Re: lazy creation of a hash
by LanX (Saint) on May 12, 2011 at 15:32 UTC
    > So my current plan is to use a separate lexical variable to keep track of whether it's been loaded, since that is fastest to check. But it bugs me to use a separate variable, and I still wonder if there is a better (or at least "cooler") way.

    if test for emptiness is not enough for you, you could flag the state of your hash by blessing it per default to a pseudo-package "EMPTY" or "Unloaded".²

    DB<123> print ref \%h HASH DB<124> bless \%h, EMPTY DB<125> print ref \%h EMPTY DB<126> delete ${main::}{h} DB<127> print ref \%h HASH

    but be carefull to destroy the empty hash before loading your data, unfortunately there is no "unbless" mechanism.¹

    There are also tie, tied and untie, but then those pseudo-packages need to exist and to have special methods and might slow down the use of your hash.

    Cheers Rolf

    1) of course you can also bless it to "Loaded" if it doesn't interfere with your plans...

    2) or you just use one package with a method isLoaded() and store the state in a class variable.

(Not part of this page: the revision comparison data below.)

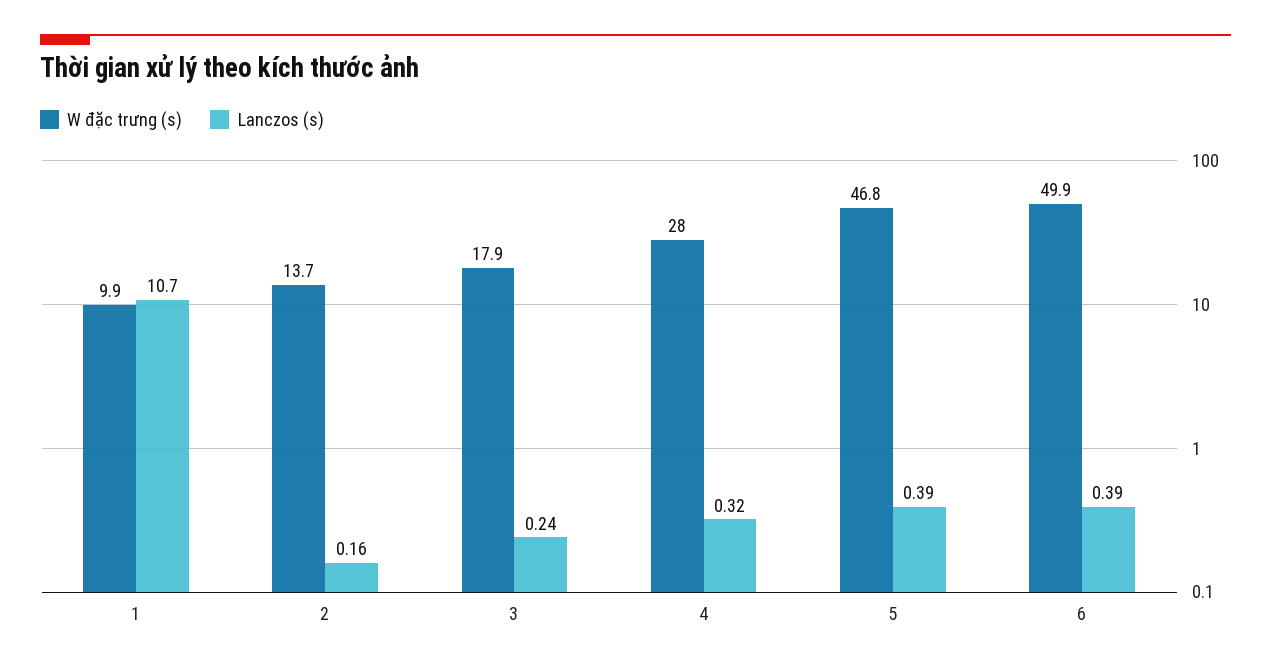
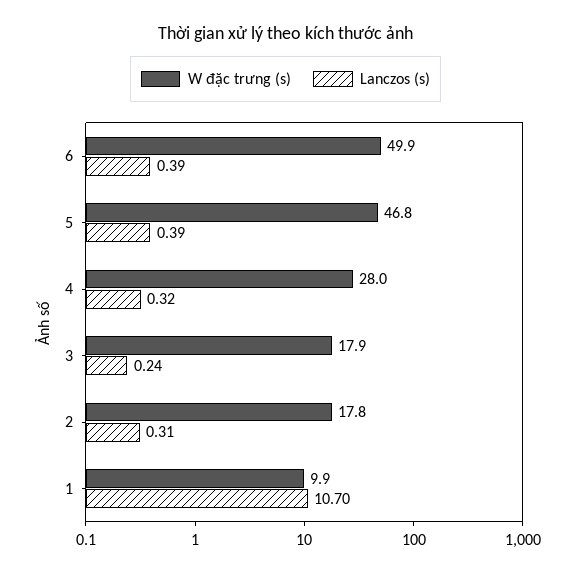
  {
    "W đặc trưng (s)": {
      "1": 9.9,
-     "2": 13.7,
+     "2": 17.8,
      "3": 17.9,
      "4": 28,
      "5": 46.8,
      "6": 49.9
    },
    "Lanczos (s)": {
      "1": 10.7,
-     "2": 0.16,
+     "2": 0.31,
      "3": 0.24,
      "4": 0.32,
      "5": 0.39,
      "6": 0.39
    }
  }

    if (\%h->isLoaded() ) {...}

Re: lazy creation of a hash
by MidLifeXis (Monsignor) on May 12, 2011 at 12:51 UTC

    From a basic REPL script:

    %foo; scalar(%foo) 0 %foo = (a=>1, b=>2, c=>3); scalar(%foo) 3/8 %foo = undef; scalar(%foo); 1/8 %foo = (); scalar(%foo); 0

    Does that help?

    --MidLifeXis

Re: lazy creation of a hash
by locked_user sundialsvc4 (Abbot) on May 12, 2011 at 16:55 UTC

    As an aside, you can start with an undefined variable and start referencing a bunch of keys (as though a nested set of “hashes containing hashrefs” with these particular keys already existed, and, miraculously, one will appear.

    When you say “a public variable,” however, I immediately think that you should strictly be using a class for this.   You don’t want code that is dependent upon the arrangement and use of this variable to be scattered willy-and-yob across the system:   you want it to be in one place, and with a clearly defined abstract interface.   These methods specify what the rest of the application wants to do (or wants to know), and (only...) this one package implements how it is done.

    “Efficiency?”   Schmefficiency!   Once you pass a billion clock-cycles per second, no one can hear you scream.   If you need a few more gigabytes, grab ’em at the grocery checkout stand ...   Maintainability trumps all.

      My last $dayjob concerned making servers more efficient. With 200 servers in the farm and counting, adding a little RAM does become expensive, and reducing the need for more hardware by 10% becomes worth an engineer's salary.
Re: lazy creation of a hash
by scorpio17 (Canon) on May 12, 2011 at 13:26 UTC

    Instead of a global hash, consider creating a singleton object having get() and set() methods.

      And exists, and keys, and when I'm all done it might as well be a tied hash since that is the API I want to provide.
Re: lazy creation of a hash
by anonymized user 468275 (Curate) on May 12, 2011 at 13:22 UTC
    limit test access to the first pair of keys ordered by Perl internally, e.g.:
    %h or $object -> init( \%h );
    updated: "each" removed -- owing to comment from Moritz -- this becomes the code for my next idea, to allow Perl to optimise the test its own sweet way - seems likely to be optimised - I even doubt it's really needed to put "scalar" in front.

    One world, one people

      NOOO.
      my %foo = (a => 1, b => 2); for (1..10) { each %foo or print "re-init $_\n"; } __END__ re-init 3 re-init 6 re-init 9

      each uses an iterator tied to the variable. If you use it, you interfer with other (and even your own) usages of that iterator.

      (re the modified form) Right, using it in boolean context allows it to know I really care only if it is empty or not, and don't need to count the actual values.